A Cookbook for Exploratory Visual Analysis
Instructor's guide book
Published
•2 min read
Initial writeup: Sept 2022. Last update: Sept 2022.
When I worked in a news media, I found out 90% stories can be discovered with a few simple steps. Here's the cookbook of visual analysis methodology, despite which visualization tool one uses.
Methodology
A common exploratory visual analysis process:
- Add a flat table to view actual data. Pick a few dimensions/ metrics to understand the data points.
- Apply 1-dimensional analysis on all (all interested) metrics.
- MIN, MAX, MEDIAN can already tell many stories
- One can make histogram to view the distribution
- You may want to discretise continuous variable sometimes
- You may want to turn textual but ordinal variable into numeric variable sometimes
- Leverage time series if there is a date time dimension
- Pick one metric and check its statistics conditioned on a time part can usually yield insights
- Plot a metric over time dimension to observe the trend.

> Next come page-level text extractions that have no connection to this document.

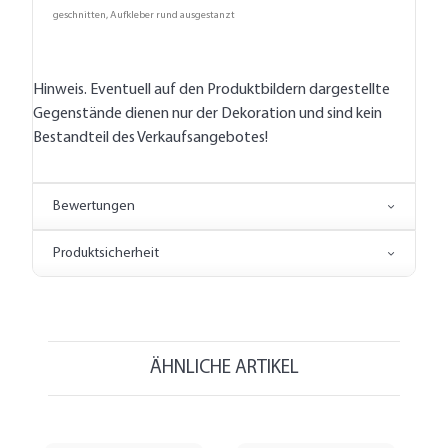
geschnitten, Aufkleber rund ausgestanzt
Hinweis. Eventuell auf den Produktbildern dargestellte
Gegenstände dienen nur der Dekoration und sind kein
Bestandteil des Verkaufsangebotes!
Bewertungen
Produktsicherheit
ÄHNLICHE ARTIKEL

- Use breakdown dimension to compare multiple values.
- Leverage bar/ pie for categorical data
- You may want to sort by the metric for most of the time to make the presentation meaningful.
- Stacked bar and 100% stacked bar can emphasise different information
- Map is good to uplevel the presentation but it is same as a bar chart under the hood (one categorical dimension + one metric)
- Map adds value only when the metric distribution is geo related
- Apply 2-dimensional analysis.
- Add controls (filters) as many as possible
- Use controls to filter the view and answer the question: what is A statistics of B metric when C column equals value D
- Further more, leverage scatter plot (2-D) and bubble chart (3-D to 4-D) to visualise more variables in one go.